Au lendemain de la correction qu’il avait subie de la part de Katja, David retourna travailler en se promettant de bien faire comprendre à Lisa la colère qu’il nourrissait à son égard. En s’installant à son bureau, le jeune homme trouva une nouvelle pile de dossiers à traiter. Comme à son habitude, Katja y avait laissé des petits papiers sur lesquels elle avait noté ses instructions. Il alluma son ordinateur puis, après avoir ouvert sa session et consulté ses courriels, il tria les dossiers dans leur ordre de priorité.

 

En s’attaquant au premier dossier, David se rendit compte que le ressentiment qu’il éprouvait pour sa collègue l’empêchait de se concentrer. Il décida de se calmer un peu en pratiquant un exercice de relaxation. Fermant les yeux, il inspira et expira, jusqu’à ressentir à nouveau une sensation de calme. Il boucla les deux premiers dossiers de sa pile en un peu moins d’une heure. Alors qu’il allait s’occuper d’un troisième dossier, il vit Lisa entrer dans le bureau.

 

— Salut David !

— Salut.


Le ton froid qu’il venait d’employer vis-à-vis de la jeune femme le satisfit. Cependant, en y réfléchissant, il se dit que cette stratégie n’était peut-être pas la bonne. En effet, si elle se formalisait de cela, Lisa allait peut-être en parler à Katja, ce qui aurait été synonyme de nouvelle correction. En levant les yeux vers sa collègue, il constata qu’elle s’était contentée de s’installer à son bureau et de commencer à travailler sans rien répondre. Elle avait certainement dû mettre sa réponse sur le ton de la fatigue matinale.

 

Sans échanger le moindre mot, David et Lisa s’attelèrent à l’exécution de leurs tâches jusqu’au moment de la pause. Ne souhaitant pas avoir d’interaction avec la jeune femme, David se contenta de se servir un café au distributeur et de remonter à son bureau en y emportant sa boisson. Tout en poursuivant le traitement de ses dossiers, il but de temps à autre une gorgée de café, jusqu’à le finir intégralement et se débarrasser du gobelet dans la poubelle de son bureau.

 

Après vingt minutes, Lisa finit par revenir à son tour. David la vit s’approcher de lui plutôt timidement. Dans un premier temps, il décida de l’ignorer en regardant fixement l’écran de son ordinateur.

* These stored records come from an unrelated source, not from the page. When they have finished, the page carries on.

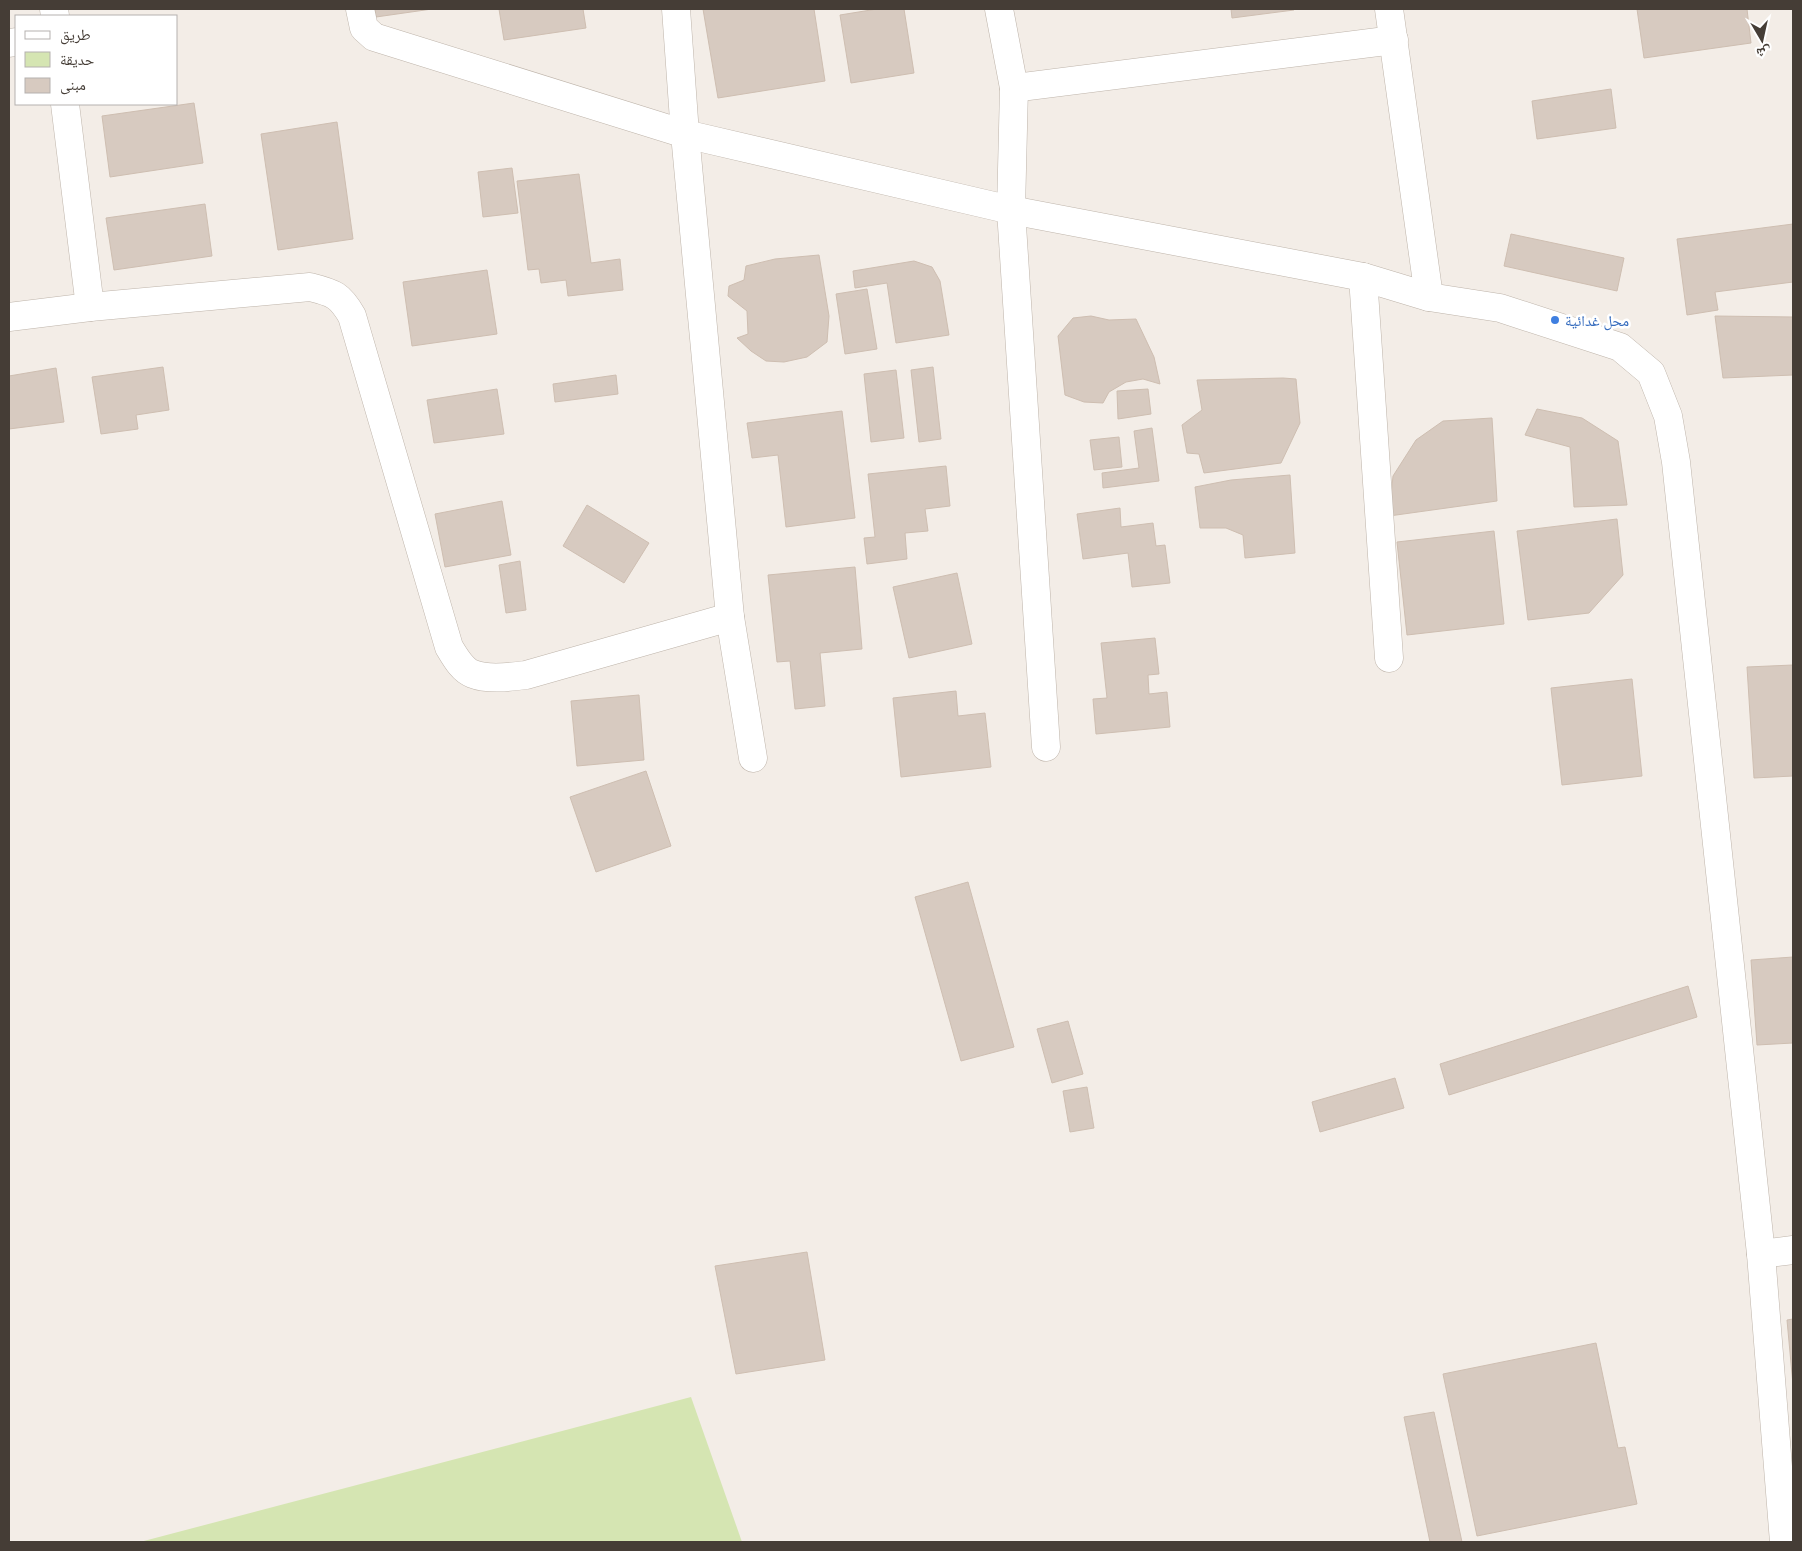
<svg xmlns="http://www.w3.org/2000/svg" width="1802" height="1551" font-family="Lato,'Noto Naskh Arabic',sans-serif">
	<style>
		.green { fill: #d5e5b2 }
		.building { fill: #d7cac0; stroke: #cebeb1 }
		.lines { fill: none; stroke-linecap: round; stroke-linejoin: round }
		.minor-casing { stroke: #beb4aa; stroke-width: 29 }
		.minor { stroke: #fff; stroke-width: 28 }
		.shop-dot { fill: #3f7fe0; stroke: #fff; stroke-width: 2 }
		.labels { text-anchor: middle; dominant-baseline: central; stroke-width: 5; stroke-linejoin: round; paint-order: stroke }
		.shop-label { font-size: 15px; fill: #366cbe; stroke: #fff; text-anchor: start }
	</style>
	<rect width="100%" height="100%" fill="#f3ede7"/>
	<polygon class="green" points="691,1397 742,1542 140,1542"/>
	<g class="building">
		<polygon points="375,9 432,9 376,17"/>
		<polygon points="499,9 583,9 586,28 504,40"/>
		<polygon points="703,9 814,9 825,81 718,98"/>
		<polygon points="877,9 904,9 914,73 851,83 840,15"/>
		<polygon points="1231,9 1294,9 1294,10 1232,18"/>
		<polygon points="1637,9 1747,9 1751,43 1644,58"/>
		<polygon points="1611,89 1616,128 1537,139 1532,101"/>
		<polygon points="194,103 203,163 110,177 102,116"/>
		<polygon points="337,122 353,239 278,250 261,134"/>
		<polygon points="512,168 518,213 483,217 478,172"/>
		<polygon points="579,174 591,263 620,259 623,290 568,296 566,280 541,283 539,269 528,270 517,181"/>
		<polygon points="205,204 212,256 114,270 106,218"/>
		<polygon points="1793,224 1793,282 1715,292 1718,310 1687,315 1677,239"/>
		<polygon points="1511,234 1624,258 1617,291 1504,266"/>
		<polygon points="819,255 829,316 827,342 807,357 784,362 766,361 751,351 737,338 748,334 747,311 728,296 729,286 744,280 746,266 775,259"/>
		<polygon points="914,261 932,267 940,281 949,335 896,343 887,283 855,288 853,271"/>
		<polygon points="487,270 497,334 412,346 403,282"/>
		<polygon points="867,289 877,349 845,354 836,294"/>
		<polygon points="1091,316 1109,320 1136,319 1154,357 1160,384 1143,379 1126,382 1109,392 1103,403 1084,402 1065,395 1058,336 1073,318"/>
		<polygon points="1715,316 1793,317 1793,375 1723,378"/>
		<polygon points="163,367 169,410 136,415 138,429 101,434 92,377"/>
		<polygon points="933,367 941,439 919,442 911,370"/>
		<polygon points="56,368 64,422 9,429 9,376"/>
		<polygon points="896,370 904,438 871,442 864,374"/>
		<polygon points="616,375 618,394 555,402 553,384"/>
		<polygon points="1283,378 1296,379 1300,423 1281,463 1204,473 1199,454 1187,453 1182,425 1202,410 1197,380"/>
		<polygon points="497,389 504,434 434,443 427,400"/>
		<polygon points="1148,389 1151,414 1118,419 1117,391"/>
		<polygon points="1537,409 1582,418 1618,441 1627,505 1574,507 1570,447 1525,435"/>
		<polygon points="842,411 855,518 786,527 778,455 752,458 747,423"/>
		<polygon points="1492,418 1497,501 1389,516 1393,476 1416,440 1443,421"/>
		<polygon points="1152,428 1159,481 1103,488 1102,473 1139,468 1134,431"/>
		<polygon points="1119,437 1122,467 1094,470 1090,440"/>
		<polygon points="946,466 950,506 925,509 928,531 905,533 907,559 867,564 864,538 875,537 868,474"/>
		<polygon points="1290,475 1295,553 1245,558 1243,535 1226,528 1200,528 1195,487 1231,480"/>
		<polygon points="502,501 511,555 445,567 435,514"/>
		<polygon points="587,505 649,543 624,583 563,546"/>
		<polygon points="1120,508 1121,527 1153,523 1156,546 1165,545 1170,583 1132,587 1128,553 1083,559 1077,514"/>
		<polygon points="1617,519 1623,575 1589,613 1528,620 1517,531"/>
		<polygon points="1494,531 1504,624 1407,635 1397,542"/>
		<polygon points="520,561 526,610 506,613 499,565"/>
		<polygon points="855,567 862,649 820,653 825,706 795,709 790,661 777,662 768,575"/>
		<polygon points="957,573 972,644 909,658 893,587"/>
		<polygon points="1155,638 1159,674 1148,675 1149,694 1167,692 1170,727 1096,734 1093,699 1107,698 1101,643"/>
		<polygon points="1793,665 1793,776 1754,778 1747,667"/>
		<polygon points="1632,679 1642,776 1562,785 1551,688"/>
		<polygon points="956,691 958,716 985,713 991,767 901,777 893,698"/>
		<polygon points="639,695 644,760 577,766 571,701"/>
		<polygon points="646,771 671,846 596,872 570,797"/>
		<polygon points="968,882 1014,1047 961,1061 915,897"/>
		<polygon points="1793,957 1793,1043 1757,1045 1751,960"/>
		<polygon points="1688,986 1697,1017 1449,1095 1440,1064"/>
		<polygon points="1068,1021 1083,1074 1052,1083 1037,1029"/>
		<polygon points="1395,1078 1404,1108 1320,1132 1312,1102"/>
		<polygon points="1087,1087 1094,1128 1070,1132 1063,1091"/>
		<polygon points="807,1252 825,1360 736,1374 715,1266"/>
		<polygon points="1793,1319 1793,1385 1787,1320"/>
		<polygon points="1596,1343 1618,1448 1625,1447 1637,1504 1477,1536 1443,1374"/>
		<polygon points="1434,1412 1462,1542 1430,1542 1404,1417"/>
	</g>
	<g class="lines">
		<defs>
			<g id="minor">
				<polyline points="54,9 55,16"/>
				<polyline points="360,9 364,28 374,37 685,134 1011,210 1363,277 1429,297 1500,308 1620,347 1651,373 1668,416 1676,462 1761,1254 1784,1542"/>
				<polyline points="676,9 685,134 730,617 753,758"/>
				<polyline points="999,9 1014,88 1011,210 1046,747"/>
				<polyline points="1389,9 1429,297"/>
				<polyline points="9,43 16,42"/>
				<polyline points="1014,88 1394,40"/>
				<polyline points="65,104 90,307"/>
				<polyline points="1363,277 1389,658"/>
				<path d="M 9,317 L 90,307 L 310,287 C 334,293 340,295 352,316 L 449,647 C 455,657 462,670 473,674 C 488,680 511,677 526,675 L 730,617"/>
				<polyline points="1761,1254 1793,1250"/>
			</g>
		</defs>
		<use href="#minor" class="minor-casing"/>
		<use href="#minor" class="minor"/>
	</g>
	<circle class="shop-dot" cx="1555" cy="320" r="5"/>
	<g class="labels">
		<g class="shop-label">
			<text x="1565" y="320">محل غدائية</text>
		</g>
	</g>
	<rect width="1802" height="1551" fill="none" stroke="#453d36" stroke-width="20"/>
	<rect x="15" y="15" width="162" height="90" fill="#ffffff" stroke="#b5b1af"/>
	<rect x="25" y="31" width="25" height="8" fill="#ffffff" stroke="#b5b1af"/>
	<text x="60" y="40" font-size="15" fill="#453d36">طريق</text>
	<rect x="25" y="52" width="25" height="15" fill="#d5e5b2" stroke="#b5b1af"/>
	<text x="60" y="65" font-size="15" fill="#453d36">حديقة</text>
	<rect x="25" y="78" width="25" height="15" fill="#d7cac0" stroke="#b5b1af"/>
	<text x="60" y="90" font-size="15" fill="#453d36">مبنى</text>
	<g transform="translate(1762 40) rotate(171)" stroke="#ffffff" stroke-width="4" paint-order="stroke">
	<path d="M0-4L9 19L0 12L-9 19Z" fill="#453d36"/>
	<text y="-8" font-size="14" font-weight="bold" text-anchor="middle" fill="#453d36">ش</text>
	</g>
</svg>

Constatant que cela ne semblait pas suffire pour éloigner sa collègue, il se résigna à la regarder dans les yeux.

 

— Oui ?

— Je te sens un peu distant ce matin avec moi. Est-ce que j’ai fait quelque chose de mal ?

— Si tu as fait quelque chose de mal ? Oui, évidemment ! Madame Karlova m’a convoqué dans son bureau, hier. Elle m’a dit que tu t’es plainte auprès d’elle parce que je contrôlais ce que tu faisais.

— Je ne me suis pas plainte. Je voulais juste lui signaler que je maîtrisais l’enregistrement des écritures de comptabilité générale et que je pensais ne plus avoir besoin de superviseur pour ce genre de tâche. Je me suis dit qu’en parlant avec Madame Karlova, elle allait juste te dire de ne plus contrôler mon travail, c’est tout. Je ne voulais pas te vexer ou t’attirer d’ennuis.

— Bah, c’est raté ! Non seulement Madame Karlova m’a dit de ne plus contrôler ton travail mais, en plus, elle m’a donné dix coups de règle ! J’en ai encore les fesses qui brûlent. Et tout ça à cause de toi !

— Je suis vraiment désolée ! Je ne pensais pas que Madame Karlova allait être si dure. Je pensais qu’elle allait juste t’expliquer la situation pour que tu changes de façon de faire, c’est tout.

— C’est ce qu’aurait fait une cheffe conventionnelle mais Madame Karlova et les autres sont tout sauf conventionnelles. Surtout vis-à-vis des hommes.

— Je suis vraiment désolée, David. Je ne pensais pas que tu allais t’en prendre autant dans la figure. Je souhaite me faire pardonner. S’il te plaît, laisse-moi cette chance.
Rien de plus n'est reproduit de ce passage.